Staged in a different location each year, Endstation’s outdoor plays make deliberate use of the College’s natural and built landscape. The idea of drawing inspiration from nature is a big part of what BLUR is all about — the other is incorporating different art forms into one’s own. This summer, Griffith decided to add an elective class period in which students have the opportunity to leave their home studio and create art in one of the other studios.

“This will complement the interdisciplinary and collaborative emphasis of the program, as it will encourage students to see how the skills and concepts native to the medium they usually work in apply to another media,” he explained. “So, for example, in what ways might writers bring what they know about the basics of storytelling … to theater? How might a visual artist’s sense of color and form help her when she sits down to write a poem? What unique insights do actors bring to [the] writing of stories?”

Participants will also visit the VCCA, something that has been part of the program from the start.

“Last year students were treated to a tour of several artists’ studios and got to talk with the artists about their process of composition,” Griffith said. “The VCCA is one of the premier artist colonies in the world, and we are unbelievably lucky to have them as a partner.”


BLUR 2011
Thirty high school students are expected to participate in BLUR this year — four more than last year.

UVa’s Young Writers Workshop promises to bring another 170 students to campus. Session I takes place June 24-July 6, session II runs from July 8-27, each offering studio workshops in five different genres: fiction, poetry, songwriting, screen and play writing and creative nonfiction. Taught by a staff of published, professional writers, participants develop a portfolio, publish in the workshop’s literary magazine and perform their work at the end of the camp.
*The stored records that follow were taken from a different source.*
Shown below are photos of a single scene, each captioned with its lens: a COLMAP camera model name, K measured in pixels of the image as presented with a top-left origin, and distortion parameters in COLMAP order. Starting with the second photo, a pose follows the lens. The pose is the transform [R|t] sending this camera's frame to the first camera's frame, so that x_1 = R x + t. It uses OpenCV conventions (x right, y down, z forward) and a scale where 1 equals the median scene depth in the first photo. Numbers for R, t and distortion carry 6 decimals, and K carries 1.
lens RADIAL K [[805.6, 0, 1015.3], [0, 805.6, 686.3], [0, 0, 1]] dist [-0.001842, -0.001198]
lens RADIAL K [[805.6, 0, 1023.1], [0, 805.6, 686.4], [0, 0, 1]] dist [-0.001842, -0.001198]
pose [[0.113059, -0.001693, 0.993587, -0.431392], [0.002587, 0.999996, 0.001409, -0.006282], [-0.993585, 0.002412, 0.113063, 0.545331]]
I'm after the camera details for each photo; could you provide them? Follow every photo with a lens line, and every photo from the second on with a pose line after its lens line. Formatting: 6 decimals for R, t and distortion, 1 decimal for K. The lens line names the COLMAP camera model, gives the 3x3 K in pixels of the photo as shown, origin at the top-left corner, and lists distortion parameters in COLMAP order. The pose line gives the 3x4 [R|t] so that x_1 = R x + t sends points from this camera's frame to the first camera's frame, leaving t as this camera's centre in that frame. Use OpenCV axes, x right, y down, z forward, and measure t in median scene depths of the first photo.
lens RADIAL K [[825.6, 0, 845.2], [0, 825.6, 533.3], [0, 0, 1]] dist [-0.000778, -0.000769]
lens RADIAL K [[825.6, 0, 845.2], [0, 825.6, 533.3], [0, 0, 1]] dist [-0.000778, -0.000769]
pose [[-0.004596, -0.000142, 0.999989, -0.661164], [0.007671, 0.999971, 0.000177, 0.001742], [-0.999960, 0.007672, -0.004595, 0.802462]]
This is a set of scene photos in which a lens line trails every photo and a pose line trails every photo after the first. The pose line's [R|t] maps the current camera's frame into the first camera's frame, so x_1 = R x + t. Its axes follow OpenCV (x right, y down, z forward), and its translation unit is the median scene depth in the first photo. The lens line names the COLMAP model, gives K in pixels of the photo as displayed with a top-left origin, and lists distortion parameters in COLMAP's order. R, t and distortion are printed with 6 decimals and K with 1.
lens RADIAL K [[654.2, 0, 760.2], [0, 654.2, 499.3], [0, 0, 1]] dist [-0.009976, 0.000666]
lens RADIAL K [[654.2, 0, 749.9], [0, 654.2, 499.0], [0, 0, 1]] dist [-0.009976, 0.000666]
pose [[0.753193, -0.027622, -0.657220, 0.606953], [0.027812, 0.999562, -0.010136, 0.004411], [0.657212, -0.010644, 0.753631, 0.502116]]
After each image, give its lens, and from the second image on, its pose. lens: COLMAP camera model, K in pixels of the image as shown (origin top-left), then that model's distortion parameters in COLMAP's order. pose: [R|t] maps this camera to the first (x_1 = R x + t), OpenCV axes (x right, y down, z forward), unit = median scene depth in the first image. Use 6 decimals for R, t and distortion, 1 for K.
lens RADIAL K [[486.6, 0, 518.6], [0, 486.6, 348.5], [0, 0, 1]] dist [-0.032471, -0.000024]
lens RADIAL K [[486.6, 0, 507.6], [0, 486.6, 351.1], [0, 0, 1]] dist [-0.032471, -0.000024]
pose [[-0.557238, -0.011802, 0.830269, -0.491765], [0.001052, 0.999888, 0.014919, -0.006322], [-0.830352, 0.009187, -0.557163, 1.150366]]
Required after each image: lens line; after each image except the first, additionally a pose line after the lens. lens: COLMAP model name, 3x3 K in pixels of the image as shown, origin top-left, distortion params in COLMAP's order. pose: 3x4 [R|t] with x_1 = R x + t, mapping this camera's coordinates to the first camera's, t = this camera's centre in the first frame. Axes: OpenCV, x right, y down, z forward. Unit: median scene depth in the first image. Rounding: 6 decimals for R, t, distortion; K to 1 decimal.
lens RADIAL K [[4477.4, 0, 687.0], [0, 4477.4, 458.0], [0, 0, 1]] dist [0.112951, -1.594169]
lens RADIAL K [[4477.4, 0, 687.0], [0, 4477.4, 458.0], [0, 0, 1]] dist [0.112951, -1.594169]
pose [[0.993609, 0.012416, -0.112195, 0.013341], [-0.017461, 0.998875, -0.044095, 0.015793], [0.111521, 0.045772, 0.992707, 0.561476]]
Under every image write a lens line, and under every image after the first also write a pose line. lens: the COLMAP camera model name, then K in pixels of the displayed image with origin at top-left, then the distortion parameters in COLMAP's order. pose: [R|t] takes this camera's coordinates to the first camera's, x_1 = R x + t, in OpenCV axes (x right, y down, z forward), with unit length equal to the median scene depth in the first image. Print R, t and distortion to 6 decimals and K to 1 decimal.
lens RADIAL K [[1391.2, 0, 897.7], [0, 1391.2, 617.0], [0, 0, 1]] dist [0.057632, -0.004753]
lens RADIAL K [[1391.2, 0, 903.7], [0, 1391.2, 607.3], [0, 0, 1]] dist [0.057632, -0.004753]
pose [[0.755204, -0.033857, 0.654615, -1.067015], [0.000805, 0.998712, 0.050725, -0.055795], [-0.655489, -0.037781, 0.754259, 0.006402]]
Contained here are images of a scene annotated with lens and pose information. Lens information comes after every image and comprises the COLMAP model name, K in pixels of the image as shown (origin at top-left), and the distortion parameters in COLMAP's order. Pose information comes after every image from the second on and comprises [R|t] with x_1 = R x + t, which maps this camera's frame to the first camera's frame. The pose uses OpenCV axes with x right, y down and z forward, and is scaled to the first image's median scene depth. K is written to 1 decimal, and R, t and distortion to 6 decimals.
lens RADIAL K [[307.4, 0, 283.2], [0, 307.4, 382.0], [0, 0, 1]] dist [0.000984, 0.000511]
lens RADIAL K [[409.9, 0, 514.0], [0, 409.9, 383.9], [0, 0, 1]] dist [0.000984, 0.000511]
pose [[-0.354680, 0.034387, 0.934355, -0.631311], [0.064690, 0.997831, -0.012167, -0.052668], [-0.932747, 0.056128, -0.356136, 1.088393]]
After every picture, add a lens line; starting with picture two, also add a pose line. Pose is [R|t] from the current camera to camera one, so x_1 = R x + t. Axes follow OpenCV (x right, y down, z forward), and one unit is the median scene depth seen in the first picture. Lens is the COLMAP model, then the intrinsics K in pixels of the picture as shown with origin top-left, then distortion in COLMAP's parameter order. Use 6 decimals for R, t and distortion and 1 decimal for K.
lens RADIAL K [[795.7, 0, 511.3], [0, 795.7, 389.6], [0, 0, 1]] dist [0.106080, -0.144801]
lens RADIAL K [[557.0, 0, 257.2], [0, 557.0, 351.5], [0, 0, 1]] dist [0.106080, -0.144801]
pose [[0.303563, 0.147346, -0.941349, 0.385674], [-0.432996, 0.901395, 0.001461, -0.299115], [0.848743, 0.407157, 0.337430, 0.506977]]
Proximity to BLUR and the Playwrights Initiative add a new dimension to the well-established workshop. The latter will serve as a valuable resource for both student camps, Stablein says:

“There will definitely be some cross-pollination with BLUR and [the] UVa Young Writers Workshop. Both groups of students will be attending our Public Reading Series and select students from both … will attend closed-door roundtables with the visiting playwrights as they develop new work on campus.”

Griffith, Brown and Figgins say they look forward to even more collaboration between the different art camps, the VCCA and the theater festival in the future.

“How can we come together so we can do more things and reach more people?” Griffith said. “How can we create spaces for art to thrive?”

Sweet Briar, it seems, is a great place for art to do just that.